A key feature of any anti-spam solution is how effective it is at removing spam. A perfect anti-spam system would have a zero false positive rate and a zero false negative rate. In practice, this is not usually achieved, and systems will invariably trade off the two measurements. This paper describes how false negatives can be measured and looks at false negative rates for Isode's M-Switch Anti-Spam.

Creative Commons License

False Negatives and False Positives

Anti-spam technologists use two important terms for looking at how well an anti-spam system works:

  • "False Negative" is where a spam message is not detected and gets through to the target recipient. False Negative Rate is the percentage of false negatives measured against the total volume of spam (including the false negatives).
  • "False Positive" is where a real message (not spam) is identified by the system as being spam. False Positive Rate is the percentage of false positives measured against all real messages (including the false positives).

A perfect anti-spam system would have a zero false positive rate and a zero false negative rate. In practice, this is not usually achieved, and systems will invariably trade off the two measurements (i.e., you can tune the system to reduce the false negative rate, which will lead to and increase in the false positive rate).

Why Measuring False Positives in a Meaningful Way is Hard

This paper is about measuring false negatives. It is useful to explain why we are not attempting to apply similar systematic measurements to false positives.

The most important issue is that each user has his or her own pattern of (real) messages. An anti-spam message will look at each incoming message and seek to determine whether or not it is spam. A consequence of this is that false positive rate will vary between users. Some users will only receive messages of a type that the anti-spam system will always correctly handle, and see a zero false positive rate. Other users will have varying rates of "spammy" messages and as a consequence will see varying false positive rates. A biochemist working on Viagra is likely to see a quite high false positive rate. There is no easy "right" value for the false positive rate of a product.
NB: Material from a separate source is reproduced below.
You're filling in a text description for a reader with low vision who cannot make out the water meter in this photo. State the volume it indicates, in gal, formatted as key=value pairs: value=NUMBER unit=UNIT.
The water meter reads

A second problem is that false positive measurements are hard to automate. They will generally rely on users inspecting message quarantines, with lots of real spam in. This gives experimental error, as users may not notice false positives. There is also a subjective issue, as different users will interpret false positives differently.

For these reasons, this paper is not measuring false positives.

Measuring False Negatives

Spam is broadly similar. Individuals, particularly those with low volumes of spam, will often see quite a bit of variation dependent on exactly which lists they have the misfortune to be on. However, spammers send out vast numbers of messages, and by use of a number of "honey pot" accounts, it is straightforward to get a useful and realistic sample of the spam that is flowing around the world at any point.
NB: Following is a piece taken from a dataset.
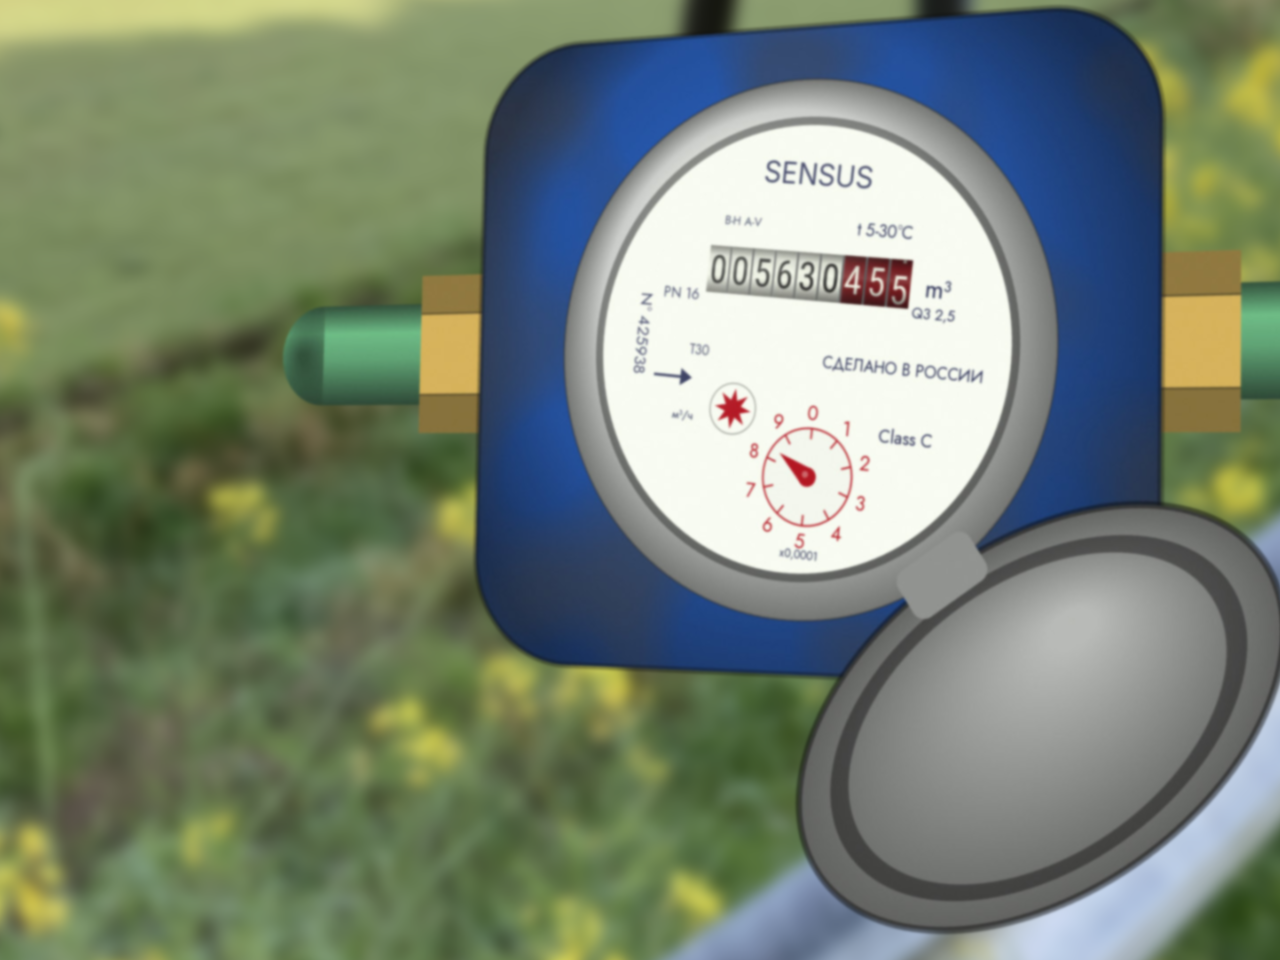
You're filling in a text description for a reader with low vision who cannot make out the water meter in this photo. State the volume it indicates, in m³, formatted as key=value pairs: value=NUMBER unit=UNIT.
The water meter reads value=5630.4548 unit=m³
The false negative rate of an anti-spam system can be measured simply be applying this stream as it arrives, and noting how many messages are caught and how many get through.
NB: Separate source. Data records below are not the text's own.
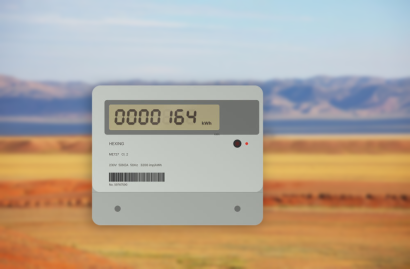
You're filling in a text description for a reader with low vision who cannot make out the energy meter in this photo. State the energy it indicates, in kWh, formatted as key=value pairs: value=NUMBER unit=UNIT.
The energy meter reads value=164 unit=kWh
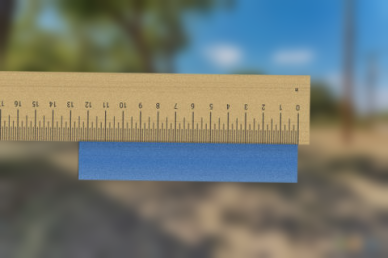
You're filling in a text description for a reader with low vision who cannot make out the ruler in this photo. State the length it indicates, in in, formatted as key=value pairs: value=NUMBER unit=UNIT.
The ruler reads value=12.5 unit=in
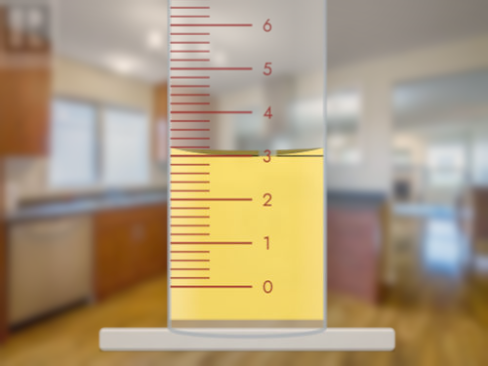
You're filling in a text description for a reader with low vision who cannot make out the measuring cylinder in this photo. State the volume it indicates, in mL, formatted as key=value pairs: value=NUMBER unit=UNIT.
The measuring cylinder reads value=3 unit=mL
The following measurements were made using Isode M-Switch Anti-Spam product. Measurements are derived from daily logs. Specific notes:

  • Default (recommended) settings of the product are used.
  • No white lists or black lists are set. While users will often use these to fine tune anti-spam performance, they are not used here as they will simply obscure the underlying performance.
  • These measurements are taken as messages arrive (i.e., it shows performance under real conditions, and not using "hindsight" knowledge).

The first graph shows daily volumes of spam over the period of measurement.

Total Spam Messages

This next graph shows the false negative rate.

False Negative Rate

It can be seen that the false negative rate is broadly flat and low (around 2% for the recent period). At times there are spikes. These correspond to spammers introducing new techniques, and Isode’s reaction to dealing with these techniques. They clearly reflect the war that is going on between spammers and the systems working to reduce it.


This paper has described how false negative rate can be measured, and results for Isode's M-Switch Anti-Spam product.